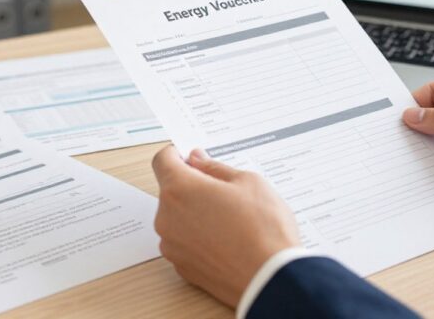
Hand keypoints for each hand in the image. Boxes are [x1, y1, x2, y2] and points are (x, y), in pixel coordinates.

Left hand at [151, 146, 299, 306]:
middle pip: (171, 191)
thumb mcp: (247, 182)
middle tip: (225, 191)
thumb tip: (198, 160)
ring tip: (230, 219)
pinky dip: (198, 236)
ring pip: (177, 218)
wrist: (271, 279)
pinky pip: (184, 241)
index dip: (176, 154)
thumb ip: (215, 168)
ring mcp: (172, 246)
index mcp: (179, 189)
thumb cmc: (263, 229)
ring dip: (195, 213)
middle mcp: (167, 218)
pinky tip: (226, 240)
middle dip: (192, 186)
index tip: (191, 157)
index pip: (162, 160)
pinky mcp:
──────
• **What you have to do**
Please give back the material above exactly as written, pictures omitted.

• **Solution for this exercise**
Hand keypoints for each hand in the image. Boxes are [x1, y1, x2, y2] and points are (x, y), in pixel coordinates.

Left hand at [151, 146, 299, 306]:
middle pip: (171, 191)
thumb mcp: (247, 182)
middle tip: (225, 191)
thumb tip: (198, 160)
ring tip: (230, 219)
pinky dip: (198, 236)
ring pip: (177, 218)
wrist: (271, 279)
pinky pip: (184, 241)
index dip: (176, 154)
thumb ip: (215, 168)
ring mcp: (172, 246)
index mcp: (179, 189)
thumb cmc: (263, 229)
ring dip: (195, 213)
middle mcp: (167, 218)
pinky tip: (226, 240)
middle dip: (192, 186)
index tip: (191, 157)
index pip: (162, 160)
pinky mcp:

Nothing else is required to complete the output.